US-Designated Terrorist Qassem Soleimani Is Tagged as Iran’s Next President
Vilified in Washington as a diabolical “terrorist,” Al Qods chief Gen. Qassem Soleimani, 57, is going from strength to strength in Tehran. He is seen as the all-powerful supreme leader Ayatollah Ali Khamenei’s choice as next president of Iran. The proactive Soleimani’s hand was behind the ayatollah’s decision on April 21 to remove Maj. Gen. Mohammad Ali Jafari as commander of the Revolutionary Guards (IRGC) and replace him with his younger and more belligerent deputy, Hossein Salami, since elevated to the rank of major general.
Reporting this, DEBKA Weekly’s Iranian and intelligence sources add that the presidential replacement process has not yet been determined. Will it wait for Hassan Rouhani to complete his tenure in 2021? Or will Rouhani be sacked in mid-term for Soleimani to move in? Iran’s revolutionary constitution allows for this to take place in “exceptional circumstances, such as the president’s “deposition, resignation or death.”
Covered in laurels as hero of the Shiite revolution on multiple Middle East war fronts, Gen. Soleimani has turned to boosting his popular image at home. He is to be found these days leading the operation to save the people of the restive oil-province of Khuzestan from the worst flood disaster to strike this oil region in decades. While the regime in Tehran is preparing for a military clash with the US and Israel over tightened US sanctions (see a separate article on this), Soleimani is feeding into his propaganda machine images of himself and his Iranian and Iraqi acolytes, Hadi Al-Amiri, commander of the Bader Brigades and Abu Mahdi al-Muhandis, commander of the PMU, as they bend down for humanitarian work.
In Washington meanwhile, Secretary of State Mike Pompeo described this powerful Iranian commander in early April as a “terrorist” who “has the blood of Americans on his hands… as does the force that he leads.” A Pentagon spokesman laid 603 US personnel deaths in Iraq at the door of “Iran-backed militants.”

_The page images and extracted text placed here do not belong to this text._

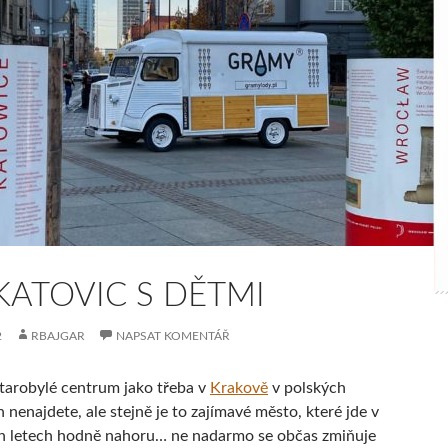
KATOVIC S DĚTMI
2
RBAJGAR
NAPSAT KOMENTÁŘ
starobylé centrum jako třeba v
Krakově
v polských
 nenajdete, ale stejně je to zajímavé město, které jde v
h letech hodně nahoru… ne nadarmo se občas zmiňuje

Relegated by both to the distant past were the years 2016 and 2017, during which US forces and Soleimani’s officers operated hand in hand in the battles to liberate Mosul from Islamic State captivity, as well as a judgment made in Washington as recently as 2018 that the US could work with Soleimani in Baghdad. These days, Soleimani is labelled America’s “ultimate foe in the ayatollahs’ regime.”
This discredit perversely enhances his advancement at home. Taken with the warm relations he has carefully cultivated with senior members of the Shiite clergy and his high standing in the supreme leader’s graces, Soleimani’s path to the top ranks of the Islamic regime is wide open.
The Al Qods Brigades, today a military-terrorist-espionage colossus, was his ladder. Established by the Revolutionary Guards Corps as its external arm for undercover operations, al Qods’ tentacles coil around every corner of the Middle East. Less than 40 years ago, during the long and bloody war with Saddam Hussein, the brigades were a small Iranian special forces unit known as the “Radwan Force,” designed for undercover operations behind Iraqi enemy lines. Solemeini, then aged 18, took part in those operations. In the 80s, he was reassigned to Lebanon for the task of establishing Hizballah, Revolutionary Iran’s first foreign surrogate militia. Then, in 2003, after the US invaded Iraq, he was summoned to Iraq to establish the first Shiite militias for fighting the Americans and thwarting their influence in Baghdad.
Today, the sprawling Al Qods numbers tens of thousands of fighters, towers over its founding father, the IRGC, and is immersed in the Middle East’s six main conflicts, in Syria, Lebanon, the Gaza Strip, Iraq and Yemen, besides aiding and arming Shiite terrorist cells buried in the Gulf countries of Saudi Arabia, Kuwait and Bahrain and among Shiite minorities in Africa.
lthough a reputation for invincibility goes before him, in the light of his successes in promoting Iran’s foothold, Soleimani’s detractors point to his flops. In Iraq, for instance, Tehran’s once buoyant influence is waning, its expansionist appetite frustrated by a burgeoning nationalist movement among the once fraternal Shiite majority. And Iran’s most ambitious goal to carve a land bridge from its own shores via Iraq to the Mediterranean coasts of Syria and Lebanon, the overriding motivation behind its involvement in the Syrian war, has not materialized now – or possibly ever. Another of the Iranian general’s pet plans is fast receding, the formation of a second Iranian front against northern Israel in addition to Hizballah’s anti-Israel deployment in Lebanon.